The following command simulates 10 repetitions of 200 coin tosses with the probability (long-run proportion) of a coin landing on heads to be 0.5. The 10 values produced represent the number of successes (heads) which were observed in each trial.

set.seed(123)
output <- do(10) * rflip(200, prob = 0.5)
head(output)

Question 10

Modify the code above to simulate selecting 1998 people so that the probability of selecting a smoker is 21%. Repeat this simulation 1000 times, each time saving the percent of “smokers” in your sample.

Note: Keep the set.seed(123) command. This assures that everyone will get the same “random” outcome. We will elaborate more on this command in a later lab.

set.seed(123)
output <- do(1000) * rflip(1998, prob = 0.21)

Question 11

The object output$prop contains the vector of simulated proportions of “smokers” under the chance model. Use the dotPlot() and histogram() functions to visualize the proportion of “smokers” under the chance model.

dotPlot(output$prop, cex = 5)

histogram(output$prop)

Question 12

Based on your plots in Question 11 and your answer in Question 9, is there evidence that the proportion of mothers who smoke is different from 21%? Explain.

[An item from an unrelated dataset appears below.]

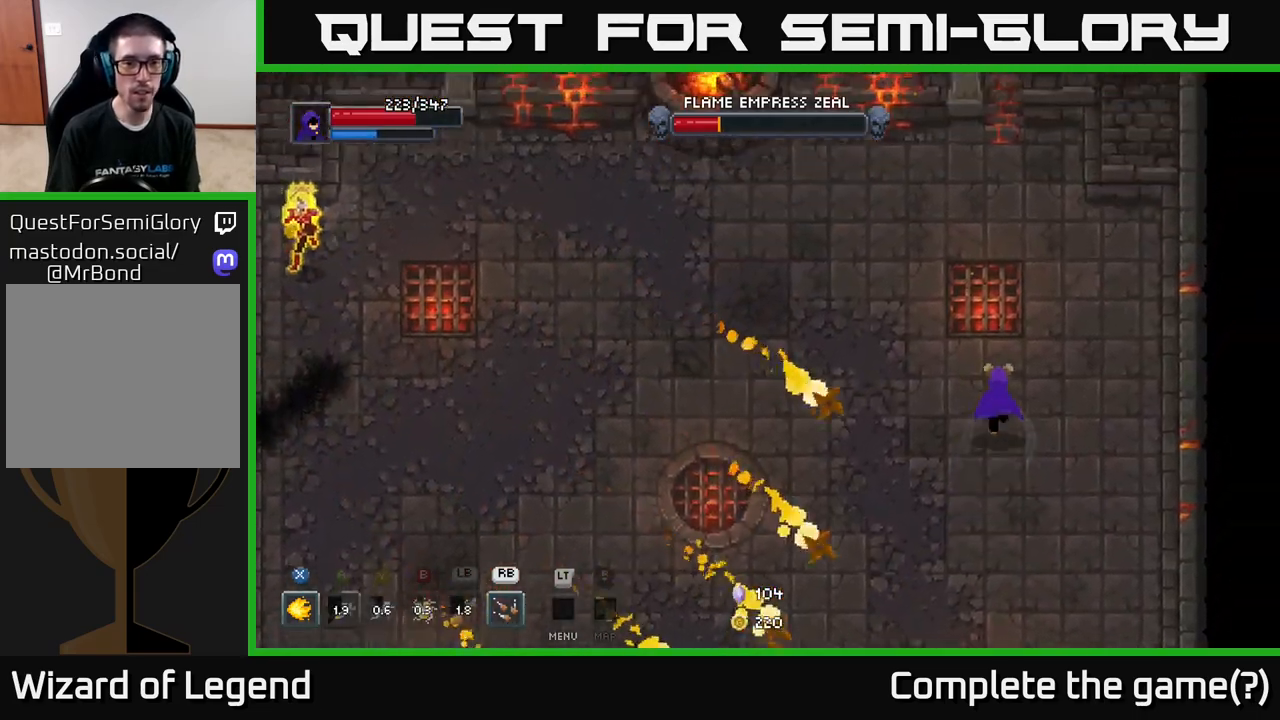
{"buttons": [], "left_stick": "down-left", "right_stick": "center", "events": [[233, "left_stick", "up-left"], [383, "left_stick", "down-left"]]}
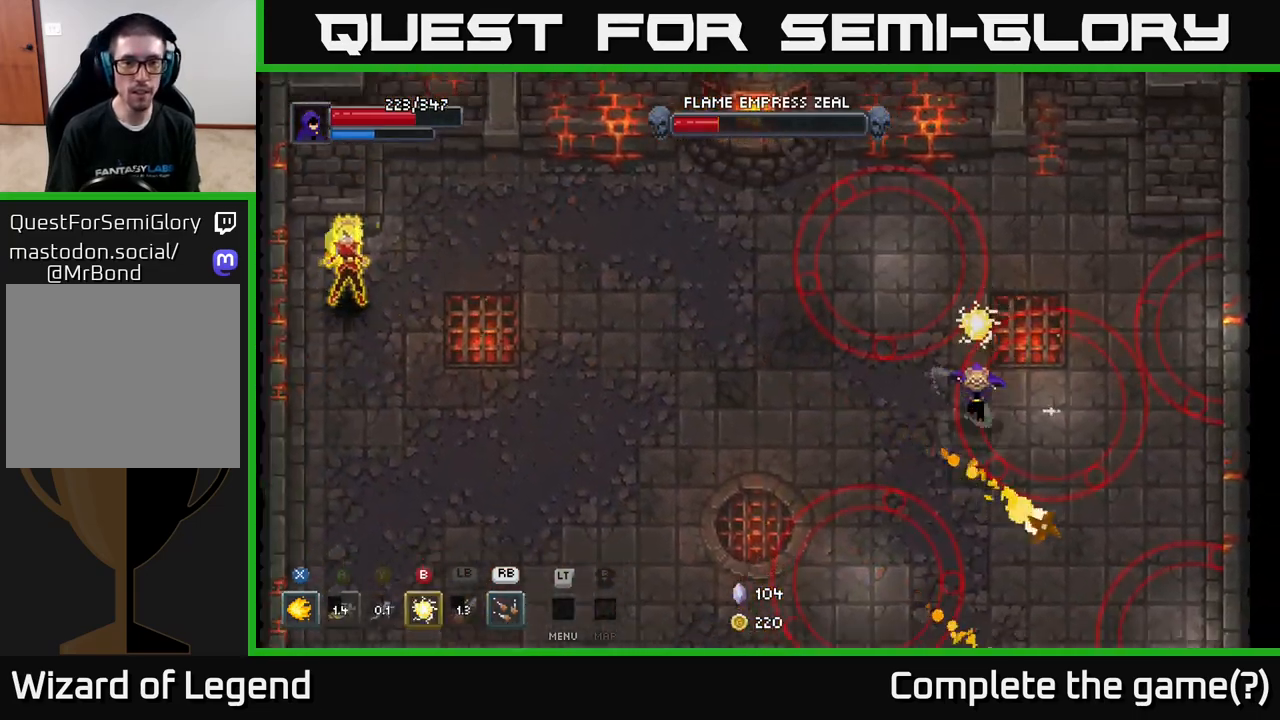
{"buttons": [], "left_stick": "left", "right_stick": "center", "events": [[217, "left_stick", "left"]]}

#Based on the plots I drew for number 11 as well as my answer for question 9, there is evidence that the proportion of mothers who smoke is not exactly 21%. In the dotplot and histogram, the null distribution centers around 21% and within those 2 plots, while 9.36% is a really extreme value that falls on the outer bounds of the histogram inconsistent with the chance model.Other values like .18 and .24 shown in the histogram are also extreme values, but not as extreme as .0936 which isn’t even shown on the plot .21 represents the percent of smokers represented in the study and this statistic represents the null statistic making up the null hypothesis(the proportion under the chance model). #The p-value would be 0 because it is 0/1000 would be zero since the observed statistic is farther away from the null statistic.